Welcome to the Crater of Diamonds in Murfreesboro, Arkansas in the US. This is the world’s only diamond mine that is open to public and you can look for diamonds and keep what you find once you pay the small entry fee. The site was originally a crater that has been plowed into fine dirt following the hundreds of thousands of amateur enthusiasts who dig through this 37-acre land every year while they search for the precious stones. Some of the miners make use of a special sieve known as ‘seruca’ for washing and separating the heavier diamonds from the lighter debris while others opt for more crude methods such as getting down on hand and knees while they claw at the dirt and look for jewels among the dirt.

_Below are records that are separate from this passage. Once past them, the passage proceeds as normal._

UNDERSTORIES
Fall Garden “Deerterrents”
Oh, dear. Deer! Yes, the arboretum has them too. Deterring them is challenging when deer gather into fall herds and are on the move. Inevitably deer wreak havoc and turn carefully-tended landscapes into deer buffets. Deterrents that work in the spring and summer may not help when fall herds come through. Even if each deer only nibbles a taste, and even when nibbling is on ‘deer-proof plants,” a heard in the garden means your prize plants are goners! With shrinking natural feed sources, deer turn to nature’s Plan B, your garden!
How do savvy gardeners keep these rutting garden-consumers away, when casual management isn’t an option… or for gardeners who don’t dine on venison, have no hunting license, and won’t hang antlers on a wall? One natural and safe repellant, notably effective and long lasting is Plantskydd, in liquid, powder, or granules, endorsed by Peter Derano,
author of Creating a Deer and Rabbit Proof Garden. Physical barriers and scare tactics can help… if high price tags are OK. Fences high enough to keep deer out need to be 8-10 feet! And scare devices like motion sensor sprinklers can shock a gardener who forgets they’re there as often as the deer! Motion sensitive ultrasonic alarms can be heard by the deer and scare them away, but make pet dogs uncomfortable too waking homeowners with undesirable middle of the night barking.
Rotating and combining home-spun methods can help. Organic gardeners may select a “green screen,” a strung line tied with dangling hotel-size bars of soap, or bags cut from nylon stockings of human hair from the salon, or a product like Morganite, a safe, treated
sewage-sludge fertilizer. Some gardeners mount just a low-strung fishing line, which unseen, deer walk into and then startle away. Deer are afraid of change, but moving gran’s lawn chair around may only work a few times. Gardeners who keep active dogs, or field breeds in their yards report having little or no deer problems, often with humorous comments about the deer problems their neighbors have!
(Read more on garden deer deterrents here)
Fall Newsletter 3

After more than a hundred years since its discovery, the Crater of Diamonds has given thousands of diamonds along with loads of semi-precious gems. It also gave the 40-carat ‘Uncle Sam’ – the largest diamond ever discovered in America. As per Park officials, visitors are able to find more than 600 diamonds every year of all grades and colors. More than 31,000 diamonds have been found in this crater since 1972 when it became a state park.

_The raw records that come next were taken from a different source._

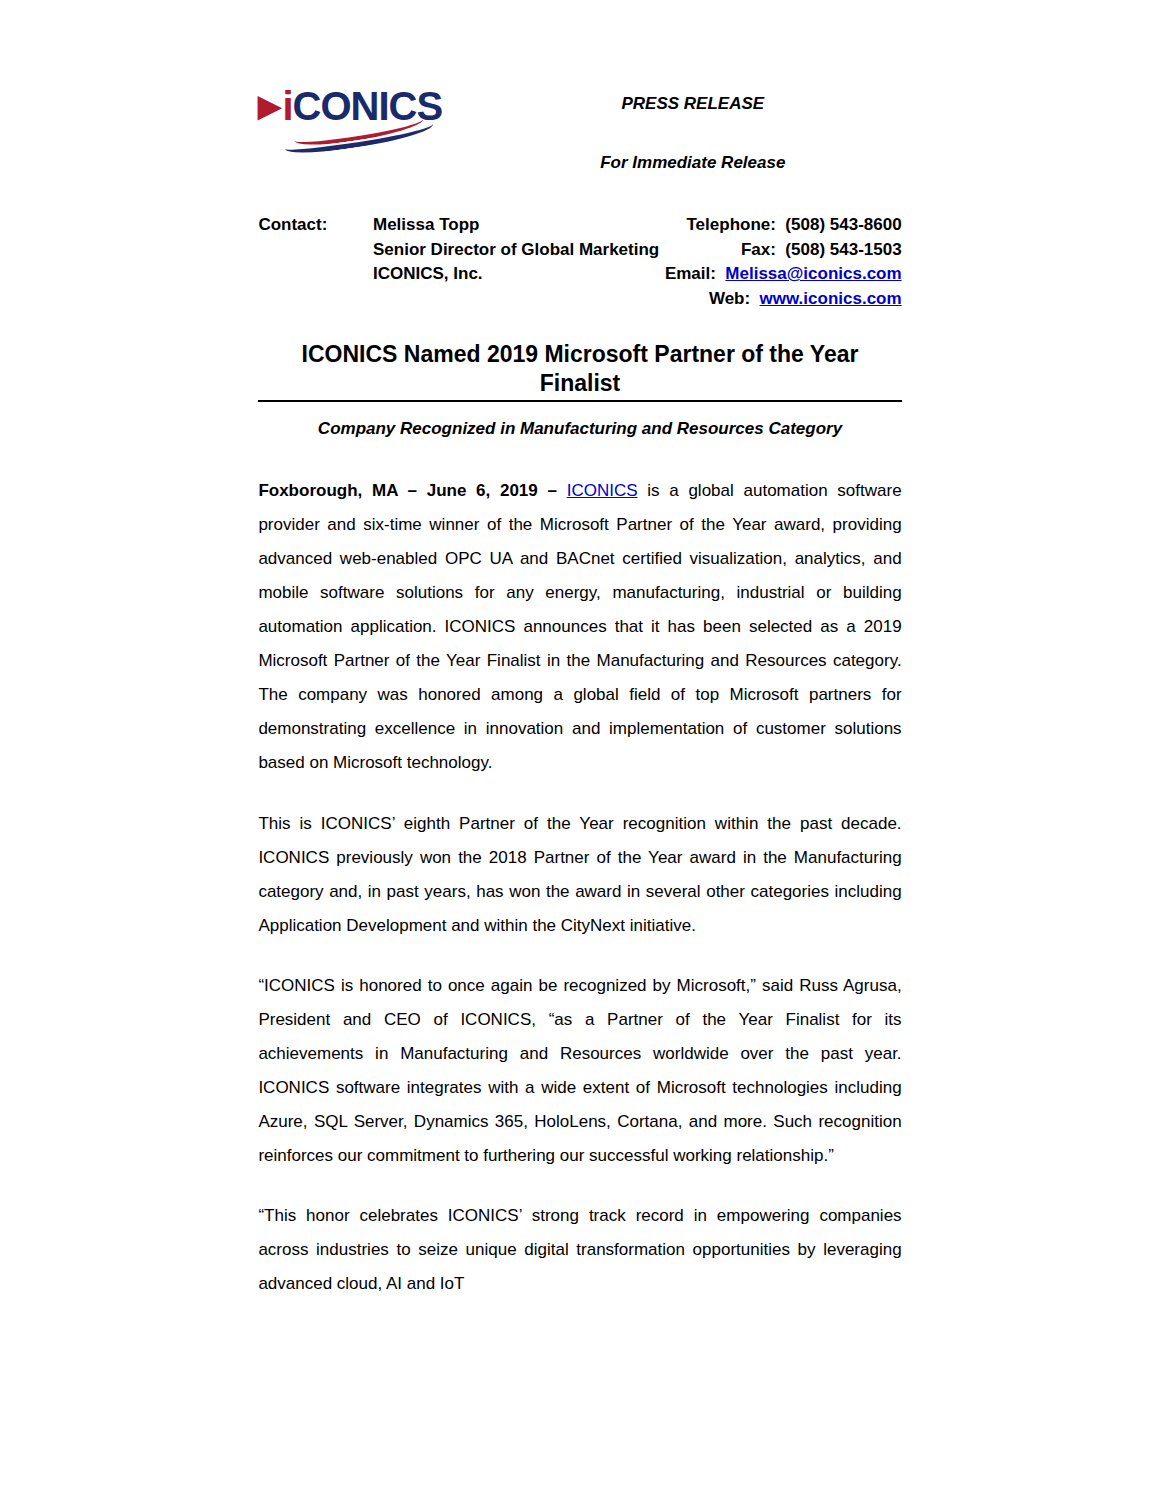▶ i CONICS
PRESS RELEASE
For Immediate Release
| Contact: | Melissa Topp | Telephone: (508) 543-8600 |
| | Senior Director of Global Marketing | Fax: (508) 543-1503 |
| | ICONICS, Inc. | Email: Melissa@iconics.com |
| | | Web: www.iconics.com |
ICONICS Named 2019 Microsoft Partner of the Year Finalist
Company Recognized in Manufacturing and Resources Category
Foxborough, MA – June 6, 2019 – ICONICS is a global automation software provider and six-time winner of the Microsoft Partner of the Year award, providing advanced web-enabled OPC UA and BACnet certified visualization, analytics, and mobile software solutions for any energy, manufacturing, industrial or building automation application. ICONICS announces that it has been selected as a 2019 Microsoft Partner of the Year Finalist in the Manufacturing and Resources category. The company was honored among a global field of top Microsoft partners for demonstrating excellence in innovation and implementation of customer solutions based on Microsoft technology.
This is ICONICS’ eighth Partner of the Year recognition within the past decade. ICONICS previously won the 2018 Partner of the Year award in the Manufacturing category and, in past years, has won the award in several other categories including Application Development and within the CityNext initiative.
“ICONICS is honored to once again be recognized by Microsoft,” said Russ Agrusa, President and CEO of ICONICS, “as a Partner of the Year Finalist for its achievements in Manufacturing and Resources worldwide over the past year. ICONICS software integrates with a wide extent of Microsoft technologies including Azure, SQL Server, Dynamics 365, HoloLens, Cortana, and more. Such recognition reinforces our commitment to furthering our successful working relationship.”
“This honor celebrates ICONICS’ strong track record in empowering companies across industries to seize unique digital transformation opportunities by leveraging advanced cloud, AI and IoT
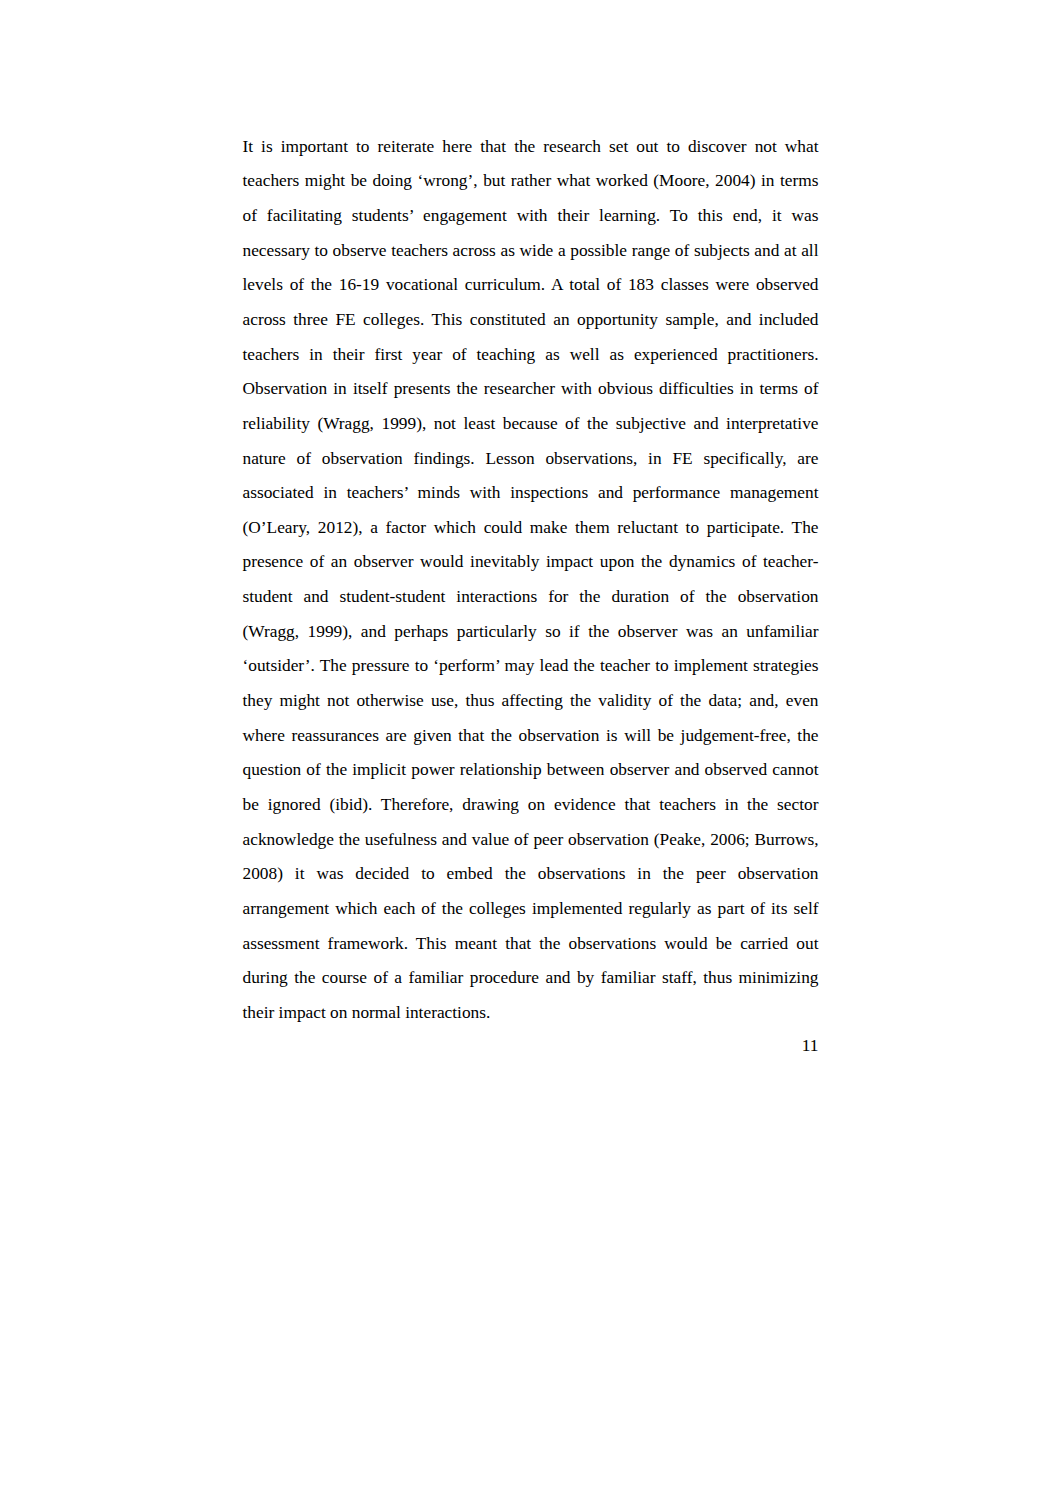It is important to reiterate here that the research set out to discover not what teachers might be doing ‘wrong’, but rather what worked (Moore, 2004) in terms of facilitating students’ engagement with their learning. To this end, it was necessary to observe teachers across as wide a possible range of subjects and at all levels of the 16-19 vocational curriculum. A total of 183 classes were observed across three FE colleges. This constituted an opportunity sample, and included teachers in their first year of teaching as well as experienced practitioners. Observation in itself presents the researcher with obvious difficulties in terms of reliability (Wragg, 1999), not least because of the subjective and interpretative nature of observation findings. Lesson observations, in FE specifically, are associated in teachers’ minds with inspections and performance management (O’Leary, 2012), a factor which could make them reluctant to participate. The presence of an observer would inevitably impact upon the dynamics of teacher-student and student-student interactions for the duration of the observation (Wragg, 1999), and perhaps particularly so if the observer was an unfamiliar ‘outsider’. The pressure to ‘perform’ may lead the teacher to implement strategies they might not otherwise use, thus affecting the validity of the data; and, even where reassurances are given that the observation is will be judgement-free, the question of the implicit power relationship between observer and observed cannot be ignored (ibid). Therefore, drawing on evidence that teachers in the sector acknowledge the usefulness and value of peer observation (Peake, 2006; Burrows, 2008) it was decided to embed the observations in the peer observation arrangement which each of the colleges implemented regularly as part of its self assessment framework. This meant that the observations would be carried out during the course of a familiar procedure and by familiar staff, thus minimizing their impact on normal interactions.
11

These diamonds were formed some three billion years ago in the Earth’s mantle about 60-100 miles below the earth’s surface where carbon was subjected to very high amounts of pressures and temperatures thus getting crystallized. Almost 100 million years back, a magma’s rising column brought the material closer to the surface where it exploded in a large volcano thus forming an 80-acre crate and covering the surrounding landscape with ejecta. The ejecta had fragments of mantle rocks that got carried up to the surface along with the rising magma. These fragments are called ‘xenoliths’ and contain the diamonds. Over the years, the atmospheric weathering has eroded the ejecta and left behind some really resistant and stable diamonds in the soil. Other precious gems along with diamonds contain agate, amethyst and jasper.

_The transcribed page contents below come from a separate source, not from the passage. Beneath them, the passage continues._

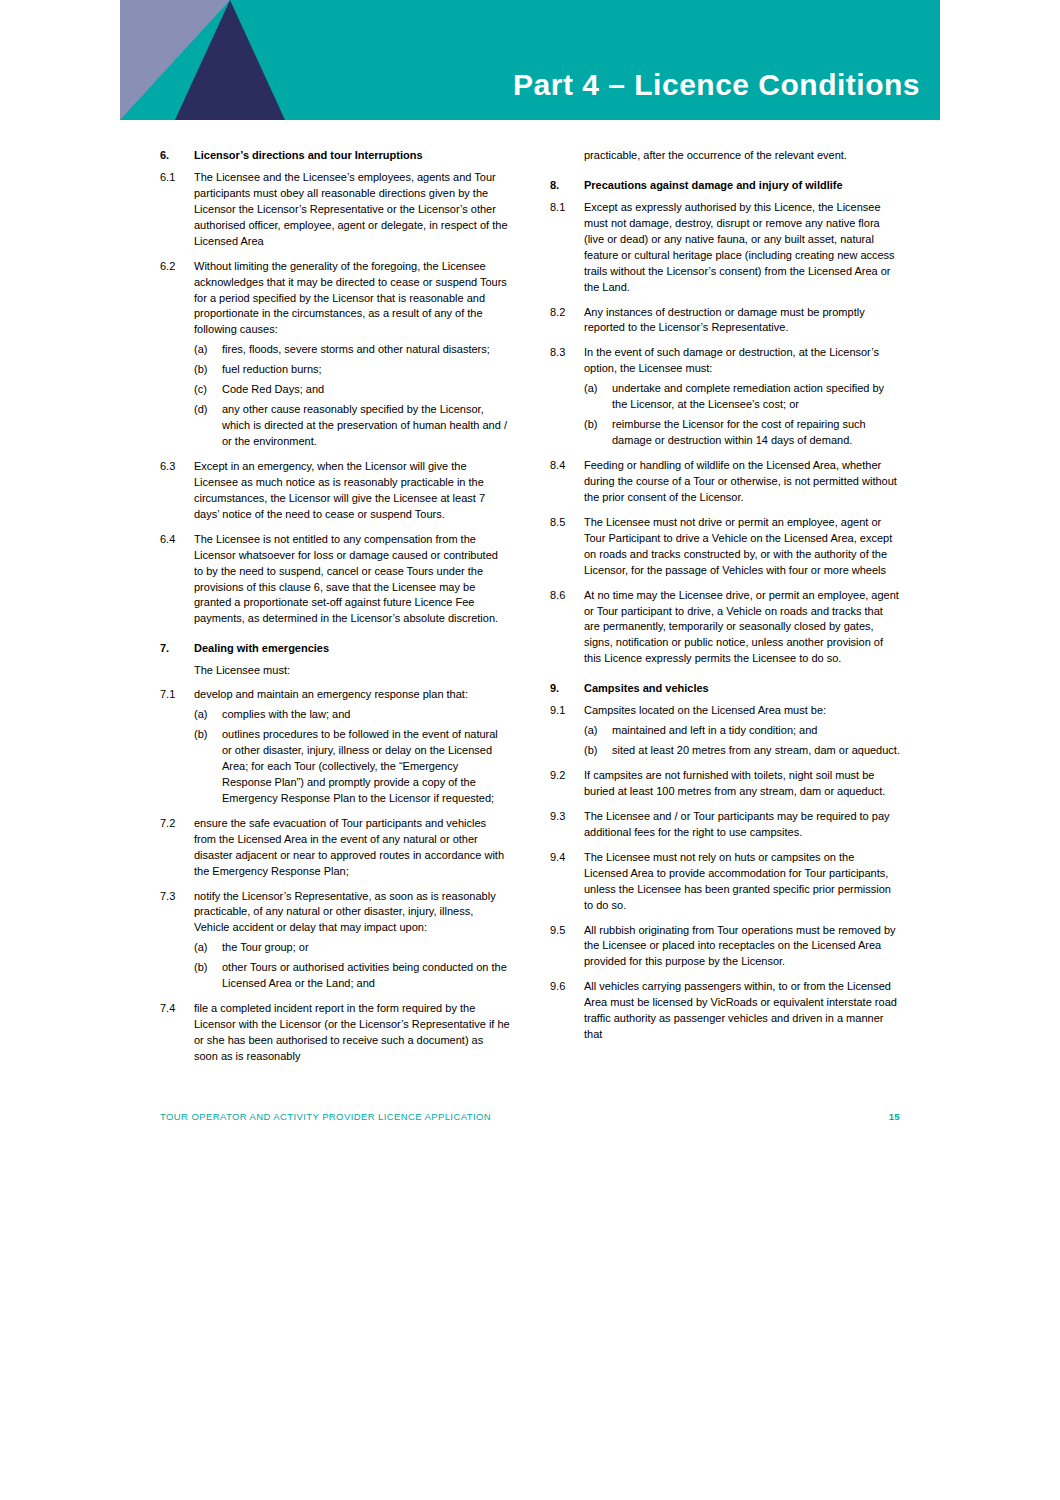Part 4 – Licence Conditions
6.
Licensor’s directions and tour Interruptions
6.1
The Licensee and the Licensee’s employees, agents and Tour participants must obey all reasonable directions given by the Licensor the Licensor’s Representative or the Licensor’s other authorised officer, employee, agent or delegate, in respect of the Licensed Area
6.2
Without limiting the generality of the foregoing, the Licensee acknowledges that it may be directed to cease or suspend Tours for a period specified by the Licensor that is reasonable and proportionate in the circumstances, as a result of any of the following causes:
(a)
fires, floods, severe storms and other natural disasters;
(b)
fuel reduction burns;
(c)
Code Red Days; and
(d)
any other cause reasonably specified by the Licensor, which is directed at the preservation of human health and / or the environment.
6.3
Except in an emergency, when the Licensor will give the Licensee as much notice as is reasonably practicable in the circumstances, the Licensor will give the Licensee at least 7 days’ notice of the need to cease or suspend Tours.
6.4
The Licensee is not entitled to any compensation from the Licensor whatsoever for loss or damage caused or contributed to by the need to suspend, cancel or cease Tours under the provisions of this clause 6, save that the Licensee may be granted a proportionate set-off against future Licence Fee payments, as determined in the Licensor’s absolute discretion.
7.
Dealing with emergencies
The Licensee must:
7.1
develop and maintain an emergency response plan that:
(a)
complies with the law; and
(b)
outlines procedures to be followed in the event of natural or other disaster, injury, illness or delay on the Licensed Area; for each Tour (collectively, the “Emergency Response Plan”) and promptly provide a copy of the Emergency Response Plan to the Licensor if requested;
7.2
ensure the safe evacuation of Tour participants and vehicles from the Licensed Area in the event of any natural or other disaster adjacent or near to approved routes in accordance with the Emergency Response Plan;
7.3
notify the Licensor’s Representative, as soon as is reasonably practicable, of any natural or other disaster, injury, illness, Vehicle accident or delay that may impact upon:
(a)
the Tour group; or
(b)
other Tours or authorised activities being conducted on the Licensed Area or the Land; and
7.4
file a completed incident report in the form required by the Licensor with the Licensor (or the Licensor’s Representative if he or she has been authorised to receive such a document) as soon as is reasonably
practicable, after the occurrence of the relevant event.
8.
Precautions against damage and injury of wildlife
8.1
Except as expressly authorised by this Licence, the Licensee must not damage, destroy, disrupt or remove any native flora (live or dead) or any native fauna, or any built asset, natural feature or cultural heritage place (including creating new access trails without the Licensor’s consent) from the Licensed Area or the Land.
8.2
Any instances of destruction or damage must be promptly reported to the Licensor’s Representative.
8.3
In the event of such damage or destruction, at the Licensor’s option, the Licensee must:
(a)
undertake and complete remediation action specified by the Licensor, at the Licensee’s cost; or
(b)
reimburse the Licensor for the cost of repairing such damage or destruction within 14 days of demand.
8.4
Feeding or handling of wildlife on the Licensed Area, whether during the course of a Tour or otherwise, is not permitted without the prior consent of the Licensor.
8.5
The Licensee must not drive or permit an employee, agent or Tour Participant to drive a Vehicle on the Licensed Area, except on roads and tracks constructed by, or with the authority of the Licensor, for the passage of Vehicles with four or more wheels
8.6
At no time may the Licensee drive, or permit an employee, agent or Tour participant to drive, a Vehicle on roads and tracks that are permanently, temporarily or seasonally closed by gates, signs, notification or public notice, unless another provision of this Licence expressly permits the Licensee to do so.
9.
Campsites and vehicles
9.1
Campsites located on the Licensed Area must be:
(a)
maintained and left in a tidy condition; and
(b)
sited at least 20 metres from any stream, dam or aqueduct.
9.2
If campsites are not furnished with toilets, night soil must be buried at least 100 metres from any stream, dam or aqueduct.
9.3
The Licensee and / or Tour participants may be required to pay additional fees for the right to use campsites.
9.4
The Licensee must not rely on huts or campsites on the Licensed Area to provide accommodation for Tour participants, unless the Licensee has been granted specific prior permission to do so.
9.5
All rubbish originating from Tour operations must be removed by the Licensee or placed into receptacles on the Licensed Area provided for this purpose by the Licensor.
9.6
All vehicles carrying passengers within, to or from the Licensed Area must be licensed by VicRoads or equivalent interstate road traffic authority as passenger vehicles and driven in a manner that
TOUR OPERATOR AND ACTIVITY PROVIDER LICENCE APPLICATION
15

First discovery of diamonds was made back in 1906 by John Huddlestone who stumbled across two bizarre crystals in the soil of his farm and upon assessment by a local jeweler, came to know that they were genuine diamonds. He sold the land to a group of investors for $36,000. Following failure of a number of a commercial mining, the property was opened as a public pay-to-prospect mine in early 1950s and its name was changed to ‘Crater of Diamonds’. The State of Arkansas purchased the property in 1972 and changed the name to ‘Crater of Diamonds State Park’.